Le gouvernement québécois refuse toujours de permettre d’apposer le marqueur de genre X sur les permis de conduire et les cartes d’assurance maladie. Une position qui brime les droits de ses citoyens.

Alexe Frédéric Migneault aimerait bien vivre dans l’indifférence.

Sauf qu’Alexe Frédéric Migneault est une personne non binaire. Et malheureusement, au Québec en 2024, une personne non binaire doit se battre pour faire respecter ses droits. Même face au gouvernement du Québec.

Alexe Frédéric Migneault, 32 ans, qui est fonctionnaire en traduction au fédéral, entamera la semaine prochaine sa cinquième grève de la faim pour obtenir un permis de conduire et une carte d’assurance maladie qui reflètent son identité de genre. Avec un X (genre non binaire) au lieu d’un M (genre masculin) ou d’un F (genre féminin).
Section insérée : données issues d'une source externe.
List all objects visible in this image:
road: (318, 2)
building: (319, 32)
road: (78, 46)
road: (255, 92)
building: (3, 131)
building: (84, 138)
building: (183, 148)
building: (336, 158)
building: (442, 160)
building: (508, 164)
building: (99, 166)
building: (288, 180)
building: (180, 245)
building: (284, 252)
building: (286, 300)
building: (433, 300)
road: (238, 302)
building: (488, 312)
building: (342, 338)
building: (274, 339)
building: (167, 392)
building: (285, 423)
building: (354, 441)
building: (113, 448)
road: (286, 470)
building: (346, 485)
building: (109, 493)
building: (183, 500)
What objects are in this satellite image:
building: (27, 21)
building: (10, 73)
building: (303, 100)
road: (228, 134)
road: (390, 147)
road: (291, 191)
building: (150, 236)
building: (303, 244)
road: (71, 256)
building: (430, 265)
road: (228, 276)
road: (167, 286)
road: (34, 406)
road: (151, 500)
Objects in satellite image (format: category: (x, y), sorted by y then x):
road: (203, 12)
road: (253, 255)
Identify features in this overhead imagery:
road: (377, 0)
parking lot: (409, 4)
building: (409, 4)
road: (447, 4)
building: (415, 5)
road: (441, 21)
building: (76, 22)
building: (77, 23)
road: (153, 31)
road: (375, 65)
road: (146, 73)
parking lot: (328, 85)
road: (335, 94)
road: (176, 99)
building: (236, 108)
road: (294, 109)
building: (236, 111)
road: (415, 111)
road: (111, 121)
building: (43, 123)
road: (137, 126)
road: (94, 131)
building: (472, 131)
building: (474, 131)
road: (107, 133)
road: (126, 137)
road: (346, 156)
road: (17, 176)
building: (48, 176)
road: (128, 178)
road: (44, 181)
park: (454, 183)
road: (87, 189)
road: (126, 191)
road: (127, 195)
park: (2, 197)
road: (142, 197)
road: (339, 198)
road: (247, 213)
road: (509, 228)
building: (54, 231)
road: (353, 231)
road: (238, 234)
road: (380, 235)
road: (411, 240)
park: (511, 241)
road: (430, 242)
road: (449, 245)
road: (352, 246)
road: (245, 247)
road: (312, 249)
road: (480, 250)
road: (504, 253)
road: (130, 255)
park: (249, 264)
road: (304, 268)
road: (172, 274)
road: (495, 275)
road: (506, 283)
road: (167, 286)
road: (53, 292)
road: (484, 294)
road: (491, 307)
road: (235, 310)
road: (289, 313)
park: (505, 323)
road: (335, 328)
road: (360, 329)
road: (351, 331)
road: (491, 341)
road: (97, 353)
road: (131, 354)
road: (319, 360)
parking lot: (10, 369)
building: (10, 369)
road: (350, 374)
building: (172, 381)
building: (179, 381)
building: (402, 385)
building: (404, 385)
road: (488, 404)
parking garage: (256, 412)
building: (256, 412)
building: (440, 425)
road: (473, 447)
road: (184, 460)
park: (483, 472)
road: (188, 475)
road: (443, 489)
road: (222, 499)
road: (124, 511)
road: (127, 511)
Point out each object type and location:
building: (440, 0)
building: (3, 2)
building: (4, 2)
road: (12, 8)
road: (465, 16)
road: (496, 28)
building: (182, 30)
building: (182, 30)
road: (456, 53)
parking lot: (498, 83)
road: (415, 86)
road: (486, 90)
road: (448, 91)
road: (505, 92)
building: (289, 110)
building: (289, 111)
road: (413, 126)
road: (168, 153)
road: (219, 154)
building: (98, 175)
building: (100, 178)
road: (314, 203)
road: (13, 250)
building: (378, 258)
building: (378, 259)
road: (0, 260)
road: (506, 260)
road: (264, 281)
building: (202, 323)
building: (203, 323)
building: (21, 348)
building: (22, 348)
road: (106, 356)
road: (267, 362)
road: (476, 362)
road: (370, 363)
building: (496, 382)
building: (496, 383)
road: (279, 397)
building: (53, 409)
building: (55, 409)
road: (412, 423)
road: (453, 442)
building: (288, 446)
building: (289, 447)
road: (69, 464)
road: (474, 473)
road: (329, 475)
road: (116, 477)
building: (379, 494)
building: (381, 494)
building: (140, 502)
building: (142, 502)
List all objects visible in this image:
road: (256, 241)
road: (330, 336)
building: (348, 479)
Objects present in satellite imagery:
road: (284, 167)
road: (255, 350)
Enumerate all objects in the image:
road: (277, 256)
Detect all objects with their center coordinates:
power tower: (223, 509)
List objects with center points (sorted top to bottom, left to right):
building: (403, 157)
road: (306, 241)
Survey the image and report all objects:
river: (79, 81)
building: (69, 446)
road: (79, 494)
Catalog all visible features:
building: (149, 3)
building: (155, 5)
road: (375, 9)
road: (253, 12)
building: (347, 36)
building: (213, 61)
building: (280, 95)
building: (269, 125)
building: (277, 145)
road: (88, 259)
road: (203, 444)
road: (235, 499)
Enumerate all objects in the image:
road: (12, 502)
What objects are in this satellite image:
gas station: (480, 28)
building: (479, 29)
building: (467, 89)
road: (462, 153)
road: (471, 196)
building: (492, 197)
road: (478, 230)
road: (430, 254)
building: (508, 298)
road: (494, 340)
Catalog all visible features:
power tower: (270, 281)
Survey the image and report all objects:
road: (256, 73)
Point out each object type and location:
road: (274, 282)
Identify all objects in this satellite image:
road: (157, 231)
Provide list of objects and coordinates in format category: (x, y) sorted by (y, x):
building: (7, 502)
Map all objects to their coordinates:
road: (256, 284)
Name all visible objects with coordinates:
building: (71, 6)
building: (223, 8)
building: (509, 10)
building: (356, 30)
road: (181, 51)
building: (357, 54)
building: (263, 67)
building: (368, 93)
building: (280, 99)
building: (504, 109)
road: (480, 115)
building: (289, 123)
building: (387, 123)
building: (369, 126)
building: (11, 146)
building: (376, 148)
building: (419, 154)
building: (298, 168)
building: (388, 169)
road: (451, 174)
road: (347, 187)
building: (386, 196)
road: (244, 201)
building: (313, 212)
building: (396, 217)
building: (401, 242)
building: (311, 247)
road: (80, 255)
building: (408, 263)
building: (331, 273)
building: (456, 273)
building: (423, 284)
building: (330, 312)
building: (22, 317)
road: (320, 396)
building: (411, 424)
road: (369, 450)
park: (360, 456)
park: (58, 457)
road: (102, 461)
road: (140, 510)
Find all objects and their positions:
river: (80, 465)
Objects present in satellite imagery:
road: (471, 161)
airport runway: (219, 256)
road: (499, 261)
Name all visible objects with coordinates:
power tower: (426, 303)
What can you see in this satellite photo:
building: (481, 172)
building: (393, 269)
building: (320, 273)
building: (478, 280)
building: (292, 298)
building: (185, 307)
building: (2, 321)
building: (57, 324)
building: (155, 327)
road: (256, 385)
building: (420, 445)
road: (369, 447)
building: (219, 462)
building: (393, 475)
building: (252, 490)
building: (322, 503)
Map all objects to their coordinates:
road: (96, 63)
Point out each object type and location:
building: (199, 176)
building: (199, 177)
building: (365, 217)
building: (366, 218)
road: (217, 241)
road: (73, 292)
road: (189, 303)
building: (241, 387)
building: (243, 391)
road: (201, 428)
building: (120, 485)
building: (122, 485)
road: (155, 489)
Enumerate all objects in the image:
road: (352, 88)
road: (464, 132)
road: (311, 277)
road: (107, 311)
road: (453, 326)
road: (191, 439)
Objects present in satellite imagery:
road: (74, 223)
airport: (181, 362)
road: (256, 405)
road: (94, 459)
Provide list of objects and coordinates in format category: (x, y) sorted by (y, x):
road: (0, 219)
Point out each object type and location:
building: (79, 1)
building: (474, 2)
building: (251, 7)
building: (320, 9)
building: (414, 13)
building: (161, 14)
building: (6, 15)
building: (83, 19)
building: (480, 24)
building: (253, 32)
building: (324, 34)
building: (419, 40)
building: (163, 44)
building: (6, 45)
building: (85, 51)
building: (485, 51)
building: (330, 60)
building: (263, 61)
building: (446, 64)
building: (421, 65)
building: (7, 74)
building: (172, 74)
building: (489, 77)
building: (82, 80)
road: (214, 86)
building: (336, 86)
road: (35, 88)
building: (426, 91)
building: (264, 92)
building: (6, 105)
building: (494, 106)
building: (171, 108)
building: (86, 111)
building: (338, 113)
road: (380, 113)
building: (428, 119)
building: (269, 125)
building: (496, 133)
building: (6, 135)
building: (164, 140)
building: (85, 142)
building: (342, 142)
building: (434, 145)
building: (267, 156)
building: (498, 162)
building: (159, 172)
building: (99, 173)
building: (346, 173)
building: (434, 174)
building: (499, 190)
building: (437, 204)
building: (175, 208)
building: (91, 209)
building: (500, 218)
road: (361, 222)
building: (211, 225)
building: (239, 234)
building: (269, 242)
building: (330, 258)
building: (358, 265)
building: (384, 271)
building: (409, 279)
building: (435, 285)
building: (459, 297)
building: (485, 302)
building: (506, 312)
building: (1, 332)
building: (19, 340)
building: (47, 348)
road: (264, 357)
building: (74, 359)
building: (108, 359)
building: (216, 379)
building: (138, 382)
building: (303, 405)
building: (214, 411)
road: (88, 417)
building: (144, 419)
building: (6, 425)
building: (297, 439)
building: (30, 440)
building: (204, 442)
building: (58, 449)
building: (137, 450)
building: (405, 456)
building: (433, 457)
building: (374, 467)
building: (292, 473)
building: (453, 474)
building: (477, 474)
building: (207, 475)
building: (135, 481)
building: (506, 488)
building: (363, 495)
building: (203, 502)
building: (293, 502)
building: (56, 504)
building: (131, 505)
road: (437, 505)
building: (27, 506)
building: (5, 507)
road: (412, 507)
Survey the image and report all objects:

« Ça ne changerait rien à la vie de qui que ce soit, mais ça améliorerait ma vie, dit Alexe Frédéric Migneault, qui a entrepris ses démarches en 2017. Je ne vois pas ce qu’il y a de si grave à ne pas m’identifier comme un homme ou une femme, à ne pas utiliser madame ni monsieur. Ça ne fait pas de moi une personne moins valide, qui mérite moins de consulter un médecin ou d’avoir des services publics. »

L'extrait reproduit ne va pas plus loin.